The paper argued that the daughter – now aged three and a half – was not ‘concerned’in proceedings and could not be the subject of a gagging order under the act.

On 28 February the Herald’s crime reporter Carl Eve asked the judge to lift the order and cited the Crypydon Advertiser case.

That case went to the Court of Appeal where a panel of judges ruled that section 39 orders cannot be used to protect children not concerned in the proceedings.

The judge, said he was aware of the Croydon case but he still refused to lift the order.

The paper’s solicitors, Foot Anstey, unsuccessfully argued that the order was invalid and requested it was changed so case could be reported.

Editor Bill Martin decided to bring in Anthony Hudson to challenge the order which was lifted on 4 March

In a seperate gagging bid, Devon County Council sought to protect the child’s identity via an injunction. Following the judge’s ruling it agreed to amend that injunction, enabling the paper to report the facts surrounding Burridge’s daughter.
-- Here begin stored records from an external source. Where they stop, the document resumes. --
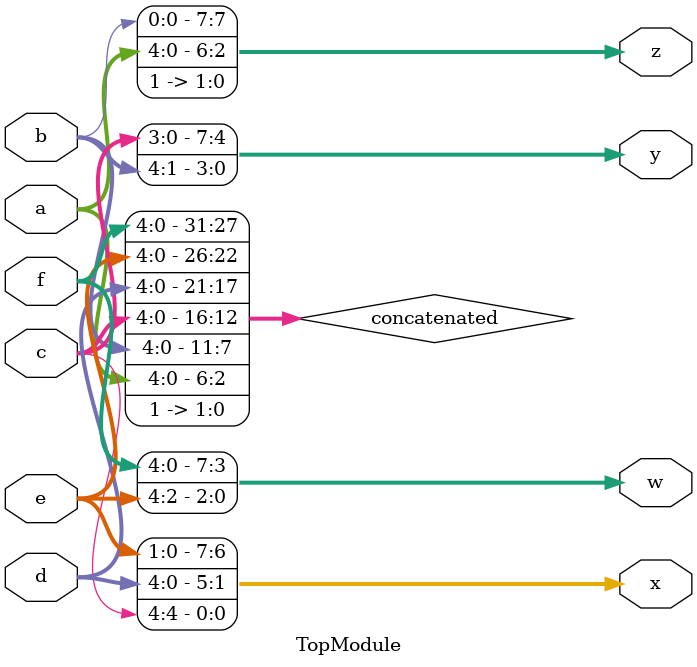
<source format=sv>

module TopModule (
  input [4:0] a,
  input [4:0] b,
  input [4:0] c,
  input [4:0] d,
  input [4:0] e,
  input [4:0] f,
  output [7:0] w,
  output [7:0] x,
  output [7:0] y,
  output [7:0] z
);

  // Concatenate all inputs and add two 1 bits at the end
  wire [31:0] concatenated = {f, e, d, c, b, a, 2'b11};
  
  // Split the 32-bit concatenated value into four 8-bit outputs
  assign w = concatenated[31:24];
  assign x = concatenated[23:16];
  assign y = concatenated[15:8];
  assign z = concatenated[7:0];

endmodule

</source>
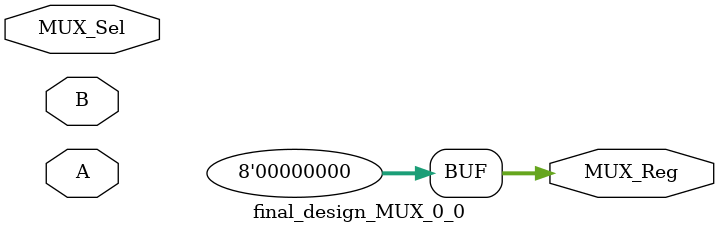
<source format=v>
module final_design_MUX_0_0(	// file.cleaned.mlir:2:3
  input  [7:0] A,	// file.cleaned.mlir:2:38
               B,	// file.cleaned.mlir:2:50
  input        MUX_Sel,	// file.cleaned.mlir:2:62
  output [7:0] MUX_Reg	// file.cleaned.mlir:2:81
);

  assign MUX_Reg = 8'h0;	// file.cleaned.mlir:3:14, :4:5
endmodule


</source>
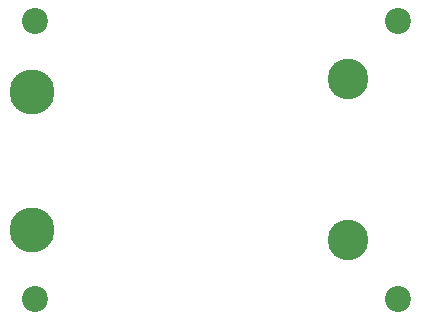
<source format=gbs>
%TF.GenerationSoftware,KiCad,Pcbnew,7.0.0-da2b9df05c~163~ubuntu22.04.1*%
%TF.CreationDate,2023-02-20T00:02:52+00:00*%
%TF.ProjectId,levelshifter,6c657665-6c73-4686-9966-7465722e6b69,rev?*%
%TF.SameCoordinates,Original*%
%TF.FileFunction,Soldermask,Bot*%
%TF.FilePolarity,Negative*%
%FSLAX46Y46*%
G04 Gerber Fmt 4.6, Leading zero omitted, Abs format (unit mm)*
G04 Created by KiCad (PCBNEW 7.0.0-da2b9df05c~163~ubuntu22.04.1) date 2023-02-20 00:02:52*
%MOMM*%
%LPD*%
G01*
G04 APERTURE LIST*
%ADD10C,0.001000*%
%ADD11C,3.438000*%
%ADD12C,3.800000*%
%ADD13C,2.200000*%
G04 APERTURE END LIST*
D10*
%TO.C,J2*%
X163186500Y-93876000D03*
X163186500Y-87076000D03*
D11*
X163186500Y-97276000D03*
X163186500Y-83676000D03*
%TD*%
D10*
%TO.C,J1*%
X136477000Y-88350000D03*
X136477000Y-92850000D03*
D12*
X136477000Y-84750000D03*
X136477000Y-96450000D03*
%TD*%
D13*
%TO.C,H2*%
X167400000Y-78700000D03*
%TD*%
%TO.C,H3*%
X136700000Y-102300000D03*
%TD*%
%TO.C,H4*%
X167400000Y-102300000D03*
%TD*%
%TO.C,H1*%
X136700000Y-78700000D03*
%TD*%
M02*

</source>
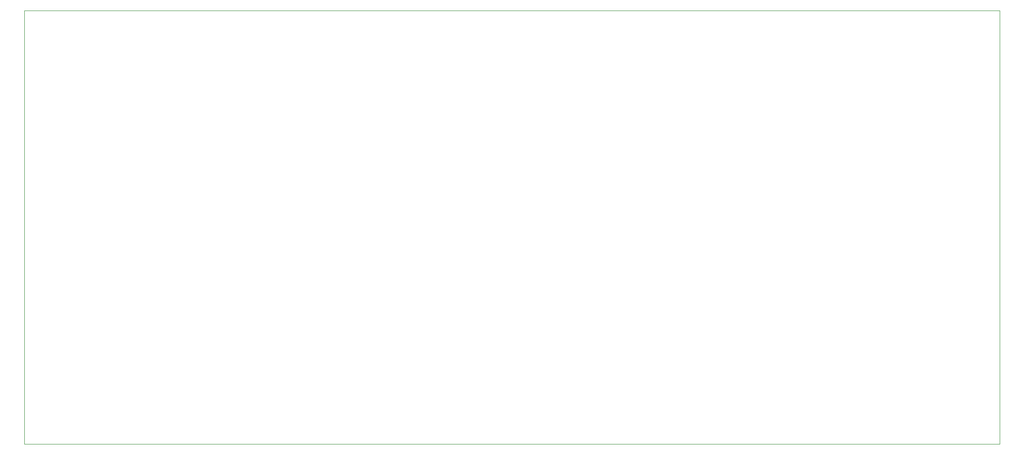
<source format=gbr>
G04*
G04 #@! TF.GenerationSoftware,Altium Limited,Altium Designer,25.5.2 (35)*
G04*
G04 Layer_Color=0*
%FSLAX43Y43*%
%MOMM*%
G71*
G04*
G04 #@! TF.SameCoordinates,FA6C6725-7EFF-47C5-9DEB-600D18B7A1A6*
G04*
G04*
G04 #@! TF.FilePolarity,Positive*
G04*
G01*
G75*
%ADD193C,0.025*%
D193*
X10000Y10000D02*
Y90000D01*
X190000D01*
Y10000D01*
X10000D01*
M02*

</source>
The judge refused to order the council to pay the paper’s costs of dealing with the injunction, and it was also with thousands of pounds to pay in fees with regard to the Section 39 challenge.

Solicitor Nigel Hanson of Foot Anstey said: ‘As happens time and again when the media challenge reporting restrictions, the paper was left out of pocket after challenging an invalid restriction.

‘As counsel put it, the paper fell between two stools. It is frustrating that the media generally get saddled with the costs of correcting invalid reporting restrictions. Even in the Croydon case, which ended in a media triumph before a five-member Court of Appeal, the press did not recoup any of its costs.

‘This should be reformed. Someone other than the media – perhaps Central Funds – should pay the costs of having invalid gagging orders rectified where the right to freedom of expression has been unlawfully restricted.”

James Garnett, The Herald’s news editor, said: ‘As it turned out, the incident with Burridge’s daughter became almost immaterial to his defence so although important, it was not crucial to the story. But we were determined to fight this invalid order on a point of principle. Carl did a good job making early representations in court before the lawyers got involved.”